Rabbi Cheryl Peretz Associate Dean, Ziegler School of Rabbinic Studies at AJU
Reconciling with his family, Joseph brings them to Egypt promising a better life than the starvation and depravation that had befallen them in Canaan. Twenty verses prior, we are told that Joseph’s family and those who accompanied them ‘sojourn’ in Goshen, the Hebrew word lagur indicating they are thus fulfilling the strategy Joseph earlier outlined to his brothers.
Now we read that the collective group of Joseph’s family and those who accompanied them are ‘settled’ in Goshen, the finest area of Egypt, amassing property and multiplying.
Commentators question this evolution from alien sojourner to land-owning settlement. Eleventh century commentator Ibn Ezra contends that the people are no longer happy with Joseph’s allocation of property, so they purchase even more land. Other commentators label this an act of assimilation into Egyptian culture. But 16th century commentator, Kli Yakar, offers a different take. For him, the establishment of deeper roots in Egypt shows that the people no longer saw themselves as alien sojourners, but rather as permanent residents and that this is necessary for the later fulfillment of God’s promise to free the Israelites with an outstretched arm.
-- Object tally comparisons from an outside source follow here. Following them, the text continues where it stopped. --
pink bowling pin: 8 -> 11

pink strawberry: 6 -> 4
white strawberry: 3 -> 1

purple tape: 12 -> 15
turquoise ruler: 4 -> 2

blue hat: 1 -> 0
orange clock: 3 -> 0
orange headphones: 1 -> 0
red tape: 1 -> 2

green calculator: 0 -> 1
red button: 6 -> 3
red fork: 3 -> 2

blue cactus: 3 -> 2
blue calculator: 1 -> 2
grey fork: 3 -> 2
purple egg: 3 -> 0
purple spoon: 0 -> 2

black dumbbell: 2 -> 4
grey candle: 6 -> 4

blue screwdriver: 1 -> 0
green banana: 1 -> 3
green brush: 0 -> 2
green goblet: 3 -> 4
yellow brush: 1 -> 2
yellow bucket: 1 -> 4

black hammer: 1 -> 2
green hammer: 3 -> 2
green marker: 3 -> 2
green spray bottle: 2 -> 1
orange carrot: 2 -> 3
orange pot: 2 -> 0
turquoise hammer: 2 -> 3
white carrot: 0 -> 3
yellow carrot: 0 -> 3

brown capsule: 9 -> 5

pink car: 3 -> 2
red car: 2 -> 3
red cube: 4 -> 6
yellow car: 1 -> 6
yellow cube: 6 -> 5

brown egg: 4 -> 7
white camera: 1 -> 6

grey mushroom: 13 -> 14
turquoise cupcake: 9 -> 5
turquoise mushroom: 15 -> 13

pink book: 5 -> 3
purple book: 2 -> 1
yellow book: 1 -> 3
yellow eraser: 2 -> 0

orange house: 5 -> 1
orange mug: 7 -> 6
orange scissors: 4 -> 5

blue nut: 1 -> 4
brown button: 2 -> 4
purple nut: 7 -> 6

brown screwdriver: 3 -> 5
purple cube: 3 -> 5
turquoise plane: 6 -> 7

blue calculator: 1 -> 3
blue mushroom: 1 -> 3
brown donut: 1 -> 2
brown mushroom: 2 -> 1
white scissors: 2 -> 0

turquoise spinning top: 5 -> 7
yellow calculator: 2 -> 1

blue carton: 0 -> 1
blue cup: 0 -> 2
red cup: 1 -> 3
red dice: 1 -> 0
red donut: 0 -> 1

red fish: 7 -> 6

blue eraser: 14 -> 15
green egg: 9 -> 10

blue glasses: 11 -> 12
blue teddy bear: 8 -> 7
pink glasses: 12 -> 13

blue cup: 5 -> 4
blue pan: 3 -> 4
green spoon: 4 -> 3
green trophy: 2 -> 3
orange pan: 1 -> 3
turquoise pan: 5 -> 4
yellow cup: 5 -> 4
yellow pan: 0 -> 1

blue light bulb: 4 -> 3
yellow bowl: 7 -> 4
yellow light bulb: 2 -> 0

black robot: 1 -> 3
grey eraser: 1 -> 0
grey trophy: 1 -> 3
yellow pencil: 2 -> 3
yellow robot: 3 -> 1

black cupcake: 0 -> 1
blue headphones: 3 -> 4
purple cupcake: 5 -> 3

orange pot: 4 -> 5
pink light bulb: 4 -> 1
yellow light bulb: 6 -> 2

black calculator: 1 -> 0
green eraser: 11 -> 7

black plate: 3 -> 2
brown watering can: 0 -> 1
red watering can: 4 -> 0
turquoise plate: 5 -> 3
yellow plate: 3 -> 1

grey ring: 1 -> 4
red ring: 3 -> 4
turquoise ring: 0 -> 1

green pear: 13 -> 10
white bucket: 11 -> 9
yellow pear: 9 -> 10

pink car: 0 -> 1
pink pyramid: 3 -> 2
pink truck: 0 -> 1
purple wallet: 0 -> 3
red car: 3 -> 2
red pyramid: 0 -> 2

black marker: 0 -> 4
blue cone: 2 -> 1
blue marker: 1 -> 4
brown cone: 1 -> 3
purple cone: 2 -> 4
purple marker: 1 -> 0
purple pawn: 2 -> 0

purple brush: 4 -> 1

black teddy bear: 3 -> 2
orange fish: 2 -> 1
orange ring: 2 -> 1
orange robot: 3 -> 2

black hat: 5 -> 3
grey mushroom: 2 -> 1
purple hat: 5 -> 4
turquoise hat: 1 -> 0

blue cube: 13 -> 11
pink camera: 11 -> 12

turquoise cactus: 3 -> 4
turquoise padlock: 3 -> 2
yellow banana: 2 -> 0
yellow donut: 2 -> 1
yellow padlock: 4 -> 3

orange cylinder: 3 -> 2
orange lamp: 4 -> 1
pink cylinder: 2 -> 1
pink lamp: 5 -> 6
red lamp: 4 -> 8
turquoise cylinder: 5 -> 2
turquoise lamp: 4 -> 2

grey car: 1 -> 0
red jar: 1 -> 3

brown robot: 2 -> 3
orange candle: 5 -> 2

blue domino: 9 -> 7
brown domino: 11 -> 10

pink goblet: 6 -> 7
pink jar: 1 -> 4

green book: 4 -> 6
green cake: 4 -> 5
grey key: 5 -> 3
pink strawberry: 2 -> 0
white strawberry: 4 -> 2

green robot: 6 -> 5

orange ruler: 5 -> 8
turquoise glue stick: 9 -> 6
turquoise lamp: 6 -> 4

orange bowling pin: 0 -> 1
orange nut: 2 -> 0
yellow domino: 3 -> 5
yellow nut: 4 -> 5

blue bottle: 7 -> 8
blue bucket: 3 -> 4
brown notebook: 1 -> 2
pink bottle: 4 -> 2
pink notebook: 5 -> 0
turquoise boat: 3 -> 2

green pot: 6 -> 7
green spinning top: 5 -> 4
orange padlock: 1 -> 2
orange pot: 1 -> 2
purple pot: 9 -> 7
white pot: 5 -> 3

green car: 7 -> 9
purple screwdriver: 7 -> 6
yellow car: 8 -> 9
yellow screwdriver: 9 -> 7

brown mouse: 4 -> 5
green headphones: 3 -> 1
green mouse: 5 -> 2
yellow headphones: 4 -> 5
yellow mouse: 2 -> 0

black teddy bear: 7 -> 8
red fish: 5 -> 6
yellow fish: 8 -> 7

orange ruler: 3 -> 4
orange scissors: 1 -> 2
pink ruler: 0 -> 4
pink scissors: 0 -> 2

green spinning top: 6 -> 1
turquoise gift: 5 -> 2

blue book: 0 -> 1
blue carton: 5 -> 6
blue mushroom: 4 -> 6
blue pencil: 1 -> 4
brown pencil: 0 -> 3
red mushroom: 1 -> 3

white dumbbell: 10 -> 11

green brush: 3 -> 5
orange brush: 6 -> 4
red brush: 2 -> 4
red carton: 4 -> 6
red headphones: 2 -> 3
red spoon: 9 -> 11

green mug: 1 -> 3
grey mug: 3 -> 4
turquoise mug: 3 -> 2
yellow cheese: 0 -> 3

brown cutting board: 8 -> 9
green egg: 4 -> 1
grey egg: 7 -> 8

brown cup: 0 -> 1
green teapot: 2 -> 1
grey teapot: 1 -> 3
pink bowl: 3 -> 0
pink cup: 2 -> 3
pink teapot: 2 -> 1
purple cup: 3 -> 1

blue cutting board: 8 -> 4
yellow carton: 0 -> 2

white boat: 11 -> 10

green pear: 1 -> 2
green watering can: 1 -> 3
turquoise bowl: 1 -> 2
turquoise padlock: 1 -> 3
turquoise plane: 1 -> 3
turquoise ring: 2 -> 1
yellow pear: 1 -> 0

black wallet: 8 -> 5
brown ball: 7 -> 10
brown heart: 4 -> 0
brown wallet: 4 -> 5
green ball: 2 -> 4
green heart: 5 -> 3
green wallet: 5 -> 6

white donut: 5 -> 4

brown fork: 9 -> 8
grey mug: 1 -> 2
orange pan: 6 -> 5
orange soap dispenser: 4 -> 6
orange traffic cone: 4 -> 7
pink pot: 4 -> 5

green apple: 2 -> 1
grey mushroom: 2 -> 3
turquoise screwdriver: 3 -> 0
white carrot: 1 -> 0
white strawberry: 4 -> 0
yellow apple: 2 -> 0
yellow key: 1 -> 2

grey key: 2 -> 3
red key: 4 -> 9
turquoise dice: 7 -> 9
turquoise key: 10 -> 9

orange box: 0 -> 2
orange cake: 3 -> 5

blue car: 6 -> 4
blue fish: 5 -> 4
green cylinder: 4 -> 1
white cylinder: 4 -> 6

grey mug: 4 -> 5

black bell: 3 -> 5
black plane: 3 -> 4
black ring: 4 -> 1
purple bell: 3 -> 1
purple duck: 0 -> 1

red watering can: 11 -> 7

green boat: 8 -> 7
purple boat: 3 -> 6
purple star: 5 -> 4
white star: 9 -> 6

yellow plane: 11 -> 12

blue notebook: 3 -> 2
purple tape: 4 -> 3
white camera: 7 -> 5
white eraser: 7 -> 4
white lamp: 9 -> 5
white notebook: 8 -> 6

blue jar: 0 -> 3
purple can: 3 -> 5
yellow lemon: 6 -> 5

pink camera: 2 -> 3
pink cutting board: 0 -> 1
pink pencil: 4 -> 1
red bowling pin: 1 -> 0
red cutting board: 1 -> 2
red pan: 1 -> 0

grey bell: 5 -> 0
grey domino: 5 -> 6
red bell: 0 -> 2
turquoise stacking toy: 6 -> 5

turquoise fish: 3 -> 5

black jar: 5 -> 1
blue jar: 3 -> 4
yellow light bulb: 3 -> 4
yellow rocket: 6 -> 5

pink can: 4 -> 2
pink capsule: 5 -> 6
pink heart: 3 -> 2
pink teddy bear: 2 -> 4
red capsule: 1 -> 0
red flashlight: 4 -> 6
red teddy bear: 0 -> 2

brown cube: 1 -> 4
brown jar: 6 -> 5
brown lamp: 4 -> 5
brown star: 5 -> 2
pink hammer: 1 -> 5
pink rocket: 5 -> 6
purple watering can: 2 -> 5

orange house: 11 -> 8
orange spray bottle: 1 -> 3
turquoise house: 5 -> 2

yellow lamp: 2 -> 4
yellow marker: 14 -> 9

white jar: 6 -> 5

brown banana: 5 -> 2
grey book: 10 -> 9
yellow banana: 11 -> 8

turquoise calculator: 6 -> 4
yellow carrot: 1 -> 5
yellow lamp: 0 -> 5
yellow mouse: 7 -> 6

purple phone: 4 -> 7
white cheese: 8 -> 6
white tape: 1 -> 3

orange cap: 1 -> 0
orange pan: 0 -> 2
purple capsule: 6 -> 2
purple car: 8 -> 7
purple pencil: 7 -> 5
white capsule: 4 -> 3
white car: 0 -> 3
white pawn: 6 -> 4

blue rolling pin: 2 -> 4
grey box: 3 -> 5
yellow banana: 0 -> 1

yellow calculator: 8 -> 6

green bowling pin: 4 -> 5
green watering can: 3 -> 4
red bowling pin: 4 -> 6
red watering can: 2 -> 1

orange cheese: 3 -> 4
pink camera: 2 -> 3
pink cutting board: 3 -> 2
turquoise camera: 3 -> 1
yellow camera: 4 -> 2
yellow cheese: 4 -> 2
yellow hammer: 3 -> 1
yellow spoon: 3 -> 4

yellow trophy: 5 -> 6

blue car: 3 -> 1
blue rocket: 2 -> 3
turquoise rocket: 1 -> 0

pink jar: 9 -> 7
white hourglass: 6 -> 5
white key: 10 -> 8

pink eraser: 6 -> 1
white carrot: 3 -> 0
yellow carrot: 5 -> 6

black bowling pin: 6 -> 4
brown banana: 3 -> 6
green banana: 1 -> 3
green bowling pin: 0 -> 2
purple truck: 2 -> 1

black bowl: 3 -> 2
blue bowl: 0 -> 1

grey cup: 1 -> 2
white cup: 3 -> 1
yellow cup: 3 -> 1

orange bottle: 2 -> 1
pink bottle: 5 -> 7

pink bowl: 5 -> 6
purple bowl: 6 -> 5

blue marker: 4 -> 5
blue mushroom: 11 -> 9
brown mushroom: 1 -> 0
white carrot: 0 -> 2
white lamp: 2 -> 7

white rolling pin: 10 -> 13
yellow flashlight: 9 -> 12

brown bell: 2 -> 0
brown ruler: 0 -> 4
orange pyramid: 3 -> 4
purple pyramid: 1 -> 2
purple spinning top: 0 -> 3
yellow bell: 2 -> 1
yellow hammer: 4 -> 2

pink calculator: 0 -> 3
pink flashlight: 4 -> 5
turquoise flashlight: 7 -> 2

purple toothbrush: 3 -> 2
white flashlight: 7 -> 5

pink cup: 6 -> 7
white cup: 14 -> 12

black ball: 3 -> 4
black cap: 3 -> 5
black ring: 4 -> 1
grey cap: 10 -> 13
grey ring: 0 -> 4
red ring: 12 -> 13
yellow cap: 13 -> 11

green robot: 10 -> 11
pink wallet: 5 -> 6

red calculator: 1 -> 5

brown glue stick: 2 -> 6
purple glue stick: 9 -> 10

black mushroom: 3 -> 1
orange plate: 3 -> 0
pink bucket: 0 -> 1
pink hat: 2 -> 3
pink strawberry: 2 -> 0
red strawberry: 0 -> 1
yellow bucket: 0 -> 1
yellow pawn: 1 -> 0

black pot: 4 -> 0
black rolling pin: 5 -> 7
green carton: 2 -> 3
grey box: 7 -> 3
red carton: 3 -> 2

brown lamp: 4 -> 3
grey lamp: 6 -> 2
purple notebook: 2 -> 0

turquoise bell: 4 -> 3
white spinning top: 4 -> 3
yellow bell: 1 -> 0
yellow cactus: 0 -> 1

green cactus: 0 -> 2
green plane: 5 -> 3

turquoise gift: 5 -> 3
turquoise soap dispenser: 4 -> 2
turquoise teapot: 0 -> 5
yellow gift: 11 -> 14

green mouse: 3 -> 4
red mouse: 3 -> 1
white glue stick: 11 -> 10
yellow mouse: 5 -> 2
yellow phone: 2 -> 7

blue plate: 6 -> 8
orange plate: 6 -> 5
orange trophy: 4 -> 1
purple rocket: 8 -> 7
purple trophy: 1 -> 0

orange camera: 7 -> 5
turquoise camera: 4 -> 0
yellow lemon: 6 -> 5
Still, the challenge to this type of determinism lies in the final phrase – Israel living out the fulfillment of the Abrahamic promise of progeny.
The enduring message?
The path is never guaranteed nor is it necessarily circuitous, but God’s promise for each one of us travels with us wherever we go. It is in front of us and is ours to make permanent and create meaning.
Salvador Litvak Executive Director, accidentaltalmudist.org
We could all be more productive. Because I run a Torah education nonprofit, I know that any time I waste on the organization’s dime is tantamount to stealing from a public trust, so I’m strongly incentivized to be productive at work. But what about when I’m wearing my screenwriting hat, and working on a spec script? No one pays for my time, so the only person I let down is myself, right?
Wrong. All of us were sent into this world on a mission. The nature and extent of that mission are not spelled out in some kind of contract available for review, but we get a strong sense of its terms when we ask, “What contribution can only be made by me?”
Earlier this year, as I prepared for Rosh Hashana and the Days of Awe, I was wondering if I could find some support from halacha, Jewish law, for becoming more productive in my own projects. I found it in the very first commandment written in the Torah: p’ru ur’vu, be fruitful and multiply (Gen 1:22), the same words used in our verse. The command is normally understood to mean “reproduce!” but if that’s all it means the second word, multiply, would have been sufficient. How then are we to “be fruitful?”
I believe it means I’m commanded to make the unique contribution only I can make, just as you are commanded to offer your unique gift to the world. Are you creative? Are you generous? Are you funny? Are you a great listener? A great ball player? Do you come up with the best recipes or costumes or gadget ideas? Then befruitful!